Enterramos a mi abuelo en un nicho que tenía la familia en el cementerio de Derio. Y me propuse, quién sabe el motivo, desechar todo lo que tuviese que ver con aquella fecha tan significativa para él. Meses después conocí a quien acabaría siendo mi esposa. Yo apenas había tenido relación de pareja pero aquella mujer me atraía. Tenía los ojos de un azul profundo y una sonrisa luminosa, como la del retrato de bodas de mis abuelos.
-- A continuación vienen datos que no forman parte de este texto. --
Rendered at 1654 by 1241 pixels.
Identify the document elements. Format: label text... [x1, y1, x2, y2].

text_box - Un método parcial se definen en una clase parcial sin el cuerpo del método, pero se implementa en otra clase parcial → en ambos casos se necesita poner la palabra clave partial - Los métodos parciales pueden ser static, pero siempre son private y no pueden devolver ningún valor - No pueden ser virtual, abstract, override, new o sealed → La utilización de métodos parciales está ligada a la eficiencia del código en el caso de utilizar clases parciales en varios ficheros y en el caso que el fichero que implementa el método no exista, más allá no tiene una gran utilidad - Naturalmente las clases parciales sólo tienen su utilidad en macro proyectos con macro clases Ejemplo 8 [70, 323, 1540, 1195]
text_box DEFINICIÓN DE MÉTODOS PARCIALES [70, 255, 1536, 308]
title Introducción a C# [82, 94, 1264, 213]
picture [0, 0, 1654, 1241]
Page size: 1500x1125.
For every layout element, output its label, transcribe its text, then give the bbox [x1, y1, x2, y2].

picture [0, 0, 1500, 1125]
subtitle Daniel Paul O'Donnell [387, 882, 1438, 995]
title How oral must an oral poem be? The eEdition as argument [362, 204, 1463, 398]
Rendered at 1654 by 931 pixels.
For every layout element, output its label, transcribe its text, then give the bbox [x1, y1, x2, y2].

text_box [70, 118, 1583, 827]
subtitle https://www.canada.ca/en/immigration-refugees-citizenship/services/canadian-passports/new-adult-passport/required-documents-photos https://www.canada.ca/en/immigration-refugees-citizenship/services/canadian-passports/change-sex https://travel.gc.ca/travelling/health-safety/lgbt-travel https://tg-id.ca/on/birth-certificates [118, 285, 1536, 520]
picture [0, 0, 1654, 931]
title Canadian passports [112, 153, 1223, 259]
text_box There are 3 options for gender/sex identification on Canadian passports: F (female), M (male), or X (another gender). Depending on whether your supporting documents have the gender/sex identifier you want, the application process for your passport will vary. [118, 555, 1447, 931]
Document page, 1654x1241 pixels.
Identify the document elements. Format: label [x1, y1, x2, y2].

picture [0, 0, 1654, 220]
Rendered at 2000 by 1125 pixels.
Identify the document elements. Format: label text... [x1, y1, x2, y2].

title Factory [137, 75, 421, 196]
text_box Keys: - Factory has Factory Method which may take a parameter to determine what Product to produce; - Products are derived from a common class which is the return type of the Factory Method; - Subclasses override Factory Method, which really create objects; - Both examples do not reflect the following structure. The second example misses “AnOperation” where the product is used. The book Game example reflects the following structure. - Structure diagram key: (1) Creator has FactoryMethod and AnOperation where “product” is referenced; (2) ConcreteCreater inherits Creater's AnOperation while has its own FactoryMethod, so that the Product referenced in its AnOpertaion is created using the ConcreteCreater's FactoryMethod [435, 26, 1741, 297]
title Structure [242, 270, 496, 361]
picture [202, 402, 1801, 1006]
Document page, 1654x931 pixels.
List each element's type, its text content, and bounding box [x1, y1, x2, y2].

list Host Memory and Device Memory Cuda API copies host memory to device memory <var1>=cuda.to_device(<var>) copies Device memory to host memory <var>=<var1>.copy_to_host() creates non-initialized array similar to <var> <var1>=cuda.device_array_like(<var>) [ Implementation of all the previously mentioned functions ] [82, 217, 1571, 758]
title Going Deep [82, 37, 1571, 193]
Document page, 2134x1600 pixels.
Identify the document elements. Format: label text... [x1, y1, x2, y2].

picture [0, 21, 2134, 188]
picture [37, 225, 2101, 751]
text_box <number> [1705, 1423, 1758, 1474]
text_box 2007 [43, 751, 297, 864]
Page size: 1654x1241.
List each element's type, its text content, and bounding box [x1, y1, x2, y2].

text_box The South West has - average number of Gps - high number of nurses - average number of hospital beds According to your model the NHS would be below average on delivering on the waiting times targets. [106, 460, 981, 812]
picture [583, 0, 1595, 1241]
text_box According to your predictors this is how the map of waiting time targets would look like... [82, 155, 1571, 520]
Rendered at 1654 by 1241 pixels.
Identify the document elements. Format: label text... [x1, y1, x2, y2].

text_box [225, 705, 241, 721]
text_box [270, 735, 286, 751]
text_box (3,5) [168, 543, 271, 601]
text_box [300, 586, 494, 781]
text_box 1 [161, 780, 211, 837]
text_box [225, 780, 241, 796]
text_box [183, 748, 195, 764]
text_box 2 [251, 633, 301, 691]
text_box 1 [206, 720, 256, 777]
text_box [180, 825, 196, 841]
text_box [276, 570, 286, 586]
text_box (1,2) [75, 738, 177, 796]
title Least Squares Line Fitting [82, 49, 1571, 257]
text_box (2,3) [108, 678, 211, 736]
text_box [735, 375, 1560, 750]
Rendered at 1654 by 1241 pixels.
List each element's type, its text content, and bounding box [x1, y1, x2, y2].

Al poco de comenzar a salir juntos supe que había nacido un 14 de abril. Qué casualidad, murmuré para mis adentros. Aunque no dije nada. Que se llamase María Cristina -nombre de reina regente y el comienzo de una canción que mi abuela entonaba cuando se enfadaba con su marido-, resultaba contradictorio. Pero sentía que los astros me marcaban el sendero hacia un porvenir de prosperidad. Una circunstancia que me empujó a cortejarla con más brío: le enviaba cartas manuscritas en las que declaraba mi amor incondicional, le hacía regalos en los días marcados en rojo en el calendario, la invitaba a restaurantes elegantes o a conciertos. Tal como hubiera hecho mi abuelo.
Fue ella quien me invitó a cenar con motivo de su cumpleaños. El Día de la República, comenté mientras nos sentábamos a la mesa en un restaurante que a ambos nos gustaba. Y le conté la historia de mi abuelo, las casualidades en los nombres, en las fechas, en las efemérides. La proclamación de la República, confirmó con una sonrisa. Y casi veinte años antes, la noche en la que se hundió el Titanic.